The alert appears as a pop-up window whenever a provider logs in and accesses the patient’s medical record. The alert triggers for all doctors, nurse practitioners, and physician assistants — even if they’re not on the primary team — but not for nurses, technologists, or administrative staff. “It’s not going to fire for every single person who opens the chart,” Shah explains. “We made it specific so that the people who would act on the alert get the alert. We need to allow clinicians to do the correct thing — they don’t need another alert to tell them to do something that they’re already doing.”
Providers must acknowledge receiving the alert and choose one of four options:
1. I will address (close alert)
2. I will review (snooze 1 hour)
3. Anticoag contraindicated (close alert)
4. Will notify primary team (snooze 1 hour)
The four options were created to give providers discretion about how to care for patients. For example, the provider may have already decided that anticoagulation is contraindicated based on the patient’s comorbid conditions. Choosing “review” or “notify” snoozes the alert for one hour, providing another backup to ensure the patient is treated.
Analyzing the Results
While many hospitals use BPAs, Parkland is taking the less common step of analyzing whether the alerts are helpful, Fielding says. In the first six months of 2018, UT Southwestern’s radiologists read 4,024 ultrasound tests for suspected DVT at Parkland hospital — and they used structured reports in 99 percent of the cases.
Of these, 455 patients, or 11.4 percent, were reported as positive for DVT. Anticoagulation was administered in less than two hours for 358 patients, so no BPA alert was triggered. An alert fired in the other 97 cases, with 68 of these patients receiving anticoagulation after the alert was fired, potentially saving lives or preventing serious complications.
The data can’t ascertain whether these 68 patients had fallen through the cracks or whether the physician already had a treatment plan in mind. “Sometimes there are appropriate reasons for a delay — for instance, the patient could be undergoing a surgical evaluation,” Browning says. “In other cases, providers are considering some other intervention, or they’re waiting for a specialist to come down and assess the patient before determining the ultimate therapy.”
Continuing to Learn
Based on the DVT project’s success, Fielding’s abdominal imaging team is now working with the radiology chest division to study whether the alert concept can help improve treatment for PE. First, they must review the PE structured report to see whether they can create picklist options for the alert logic, like the six options for DVT. Not every health condition allows for a simple list that an EHR can understand.
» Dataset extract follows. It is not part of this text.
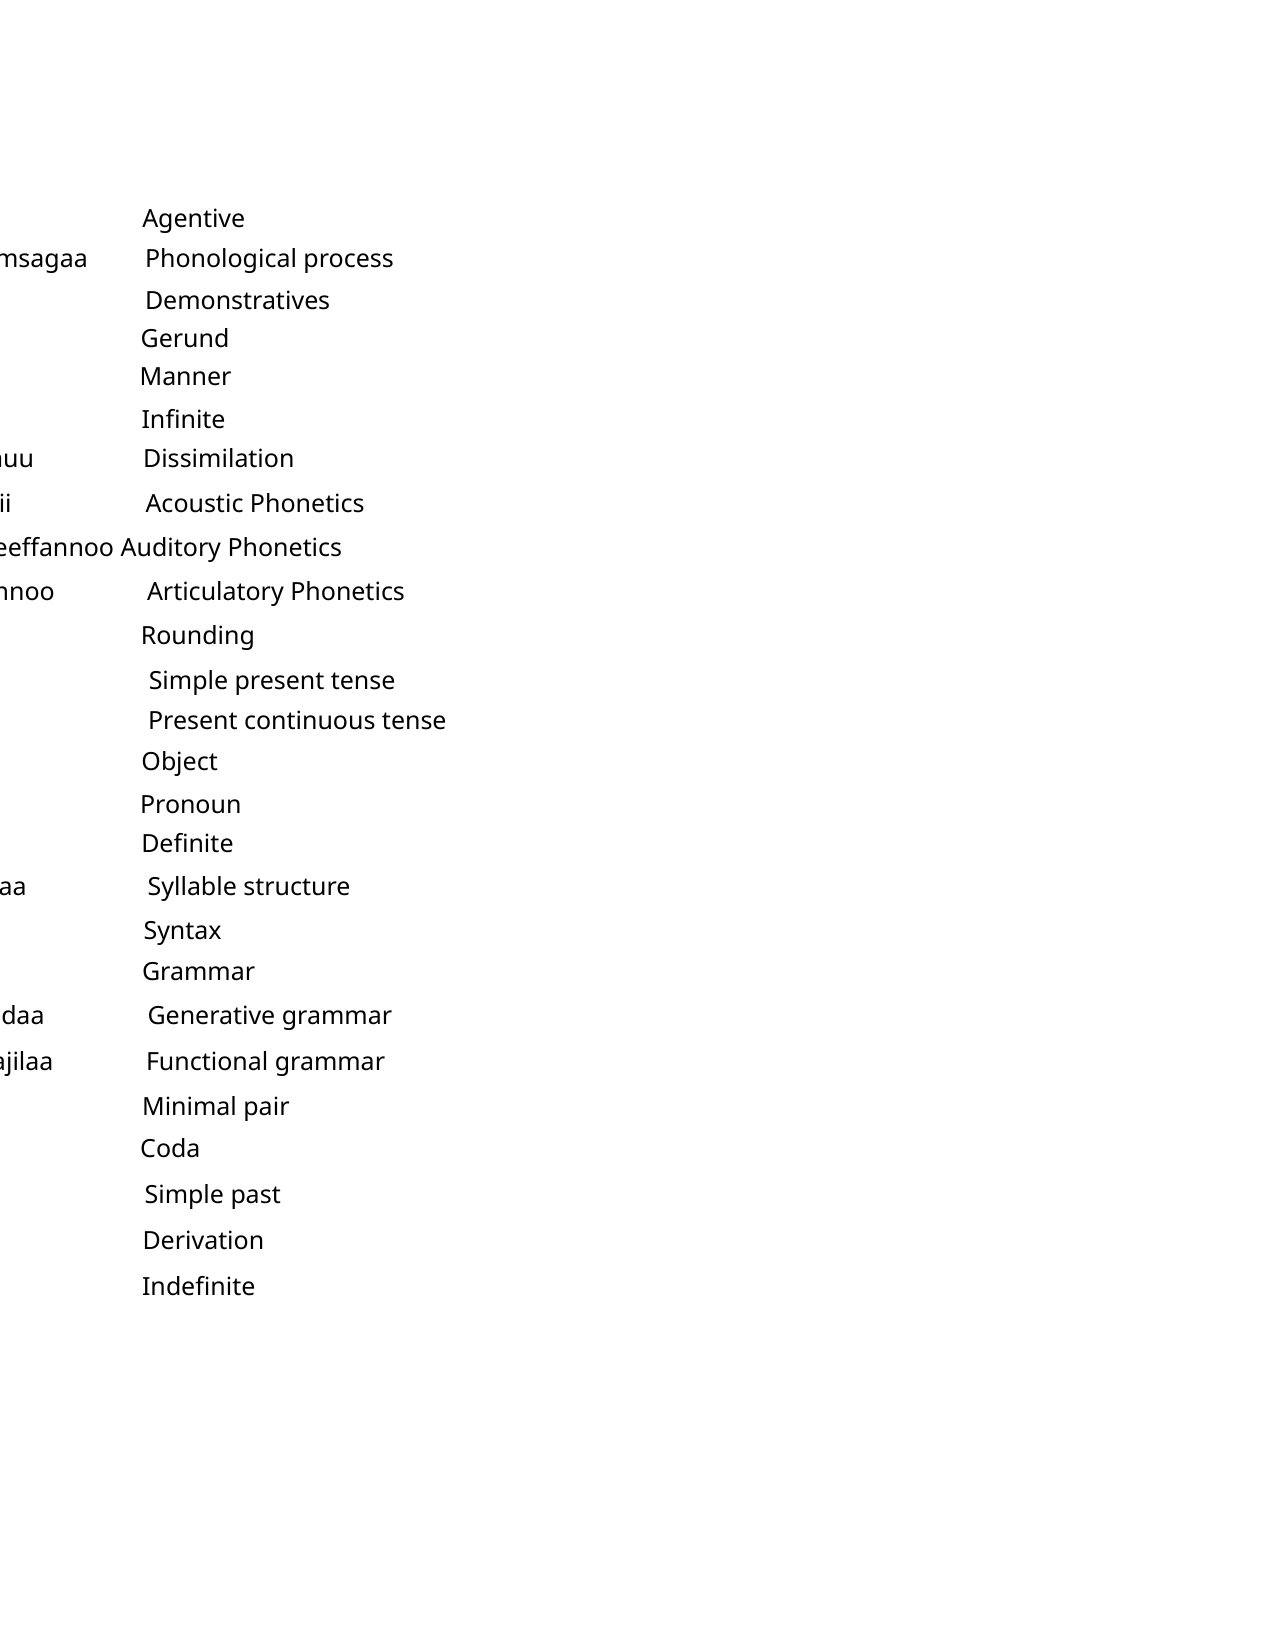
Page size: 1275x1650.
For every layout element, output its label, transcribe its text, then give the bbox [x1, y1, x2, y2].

table_cell Abgocha Agentive Adeemsa dhamsagaa Phonological process Agarsiistota Demonstratives Ajaja Gerund Akkaatee Manner Aldhumataa Infinite Algosagaloomuu Dissimilation Amala Danbalii Acoustic Phonetics Amala Dhaggeeffannoo Auditory Phonetics Amala Dubbannoo Articulatory Phonetics Amarteessuu Rounding Ammeennaa Simple present tense Amsiqaa Present continuous tense Antima Object Bamaqaa Pronoun Beekamaa Definite Caasaa birsagaa Syllable structure Caasima Syntax Caasluga Grammar Caasluga maddaa Generative grammar Caasluga tajaajilaa Functional grammar Cimdii tokko Minimal pair Cufaa Coda Dabrennaa Simple past Dalatoo Derivation Dhokataa Indefinite [0, 195, 511, 1305]
table_header AO English [0, 147, 511, 191]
Fielding says residents and fellows are currently working to see if they can develop a consistent picklist for PE findings. “After seeing the success with DVT, we really think this approach can work for other conditions to ensure patients receive the care they need.”
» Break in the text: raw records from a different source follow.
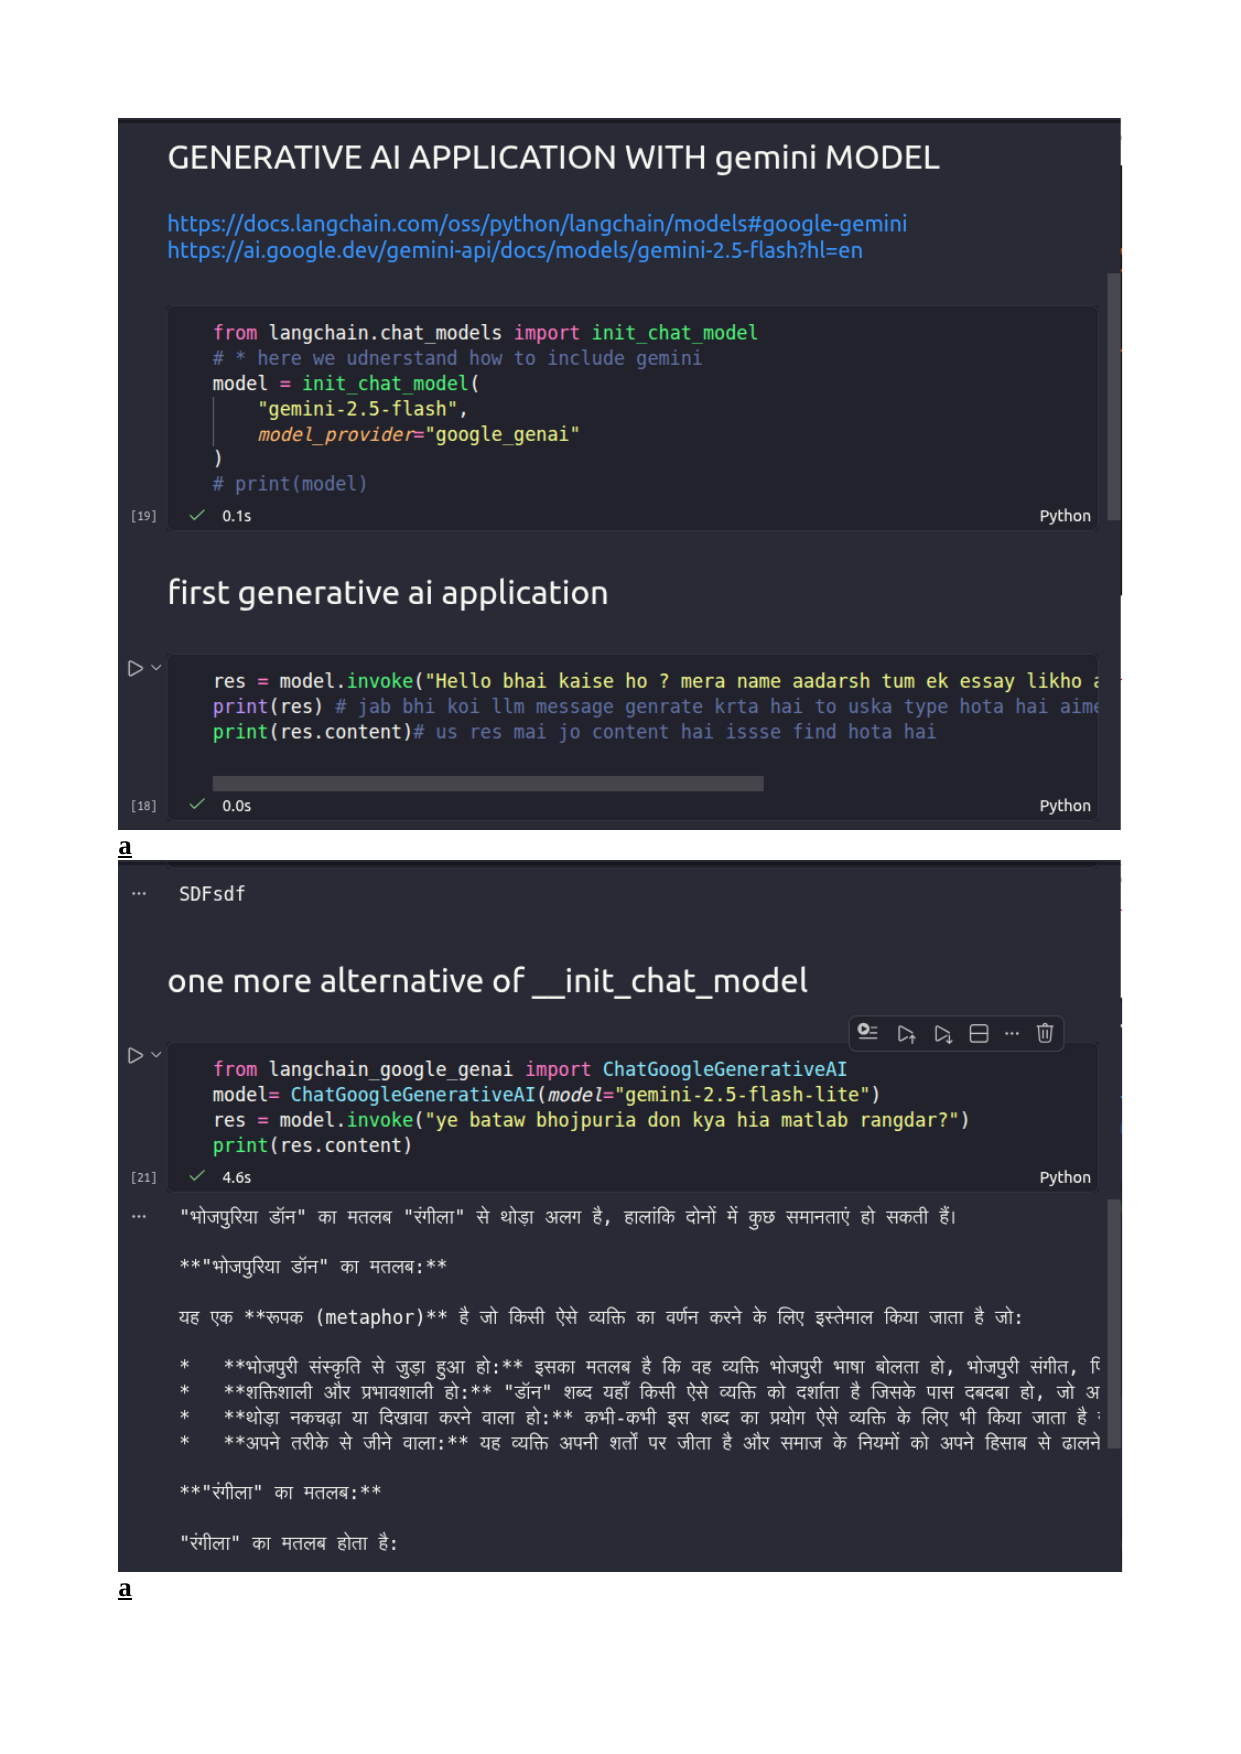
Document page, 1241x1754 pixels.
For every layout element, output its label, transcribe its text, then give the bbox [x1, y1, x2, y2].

picture [118, 860, 1123, 1572]
text a [118, 1572, 1122, 1602]
text a [118, 830, 1122, 860]
picture [118, 118, 1123, 830]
By leveraging their structured reports in this way, Parkland and UT Southwestern are taking the lead to improve patient care. “We recognize the importance of consistent structured reporting, and now we’re operationalizing our reports to further enhance care delivery,” Fielding says. “As radiologists, it is our job to provide straightforward, timely care recommendations that help drive positive outcomes. This project is helping us do that, reinforcing our commitment to high-quality patient care.”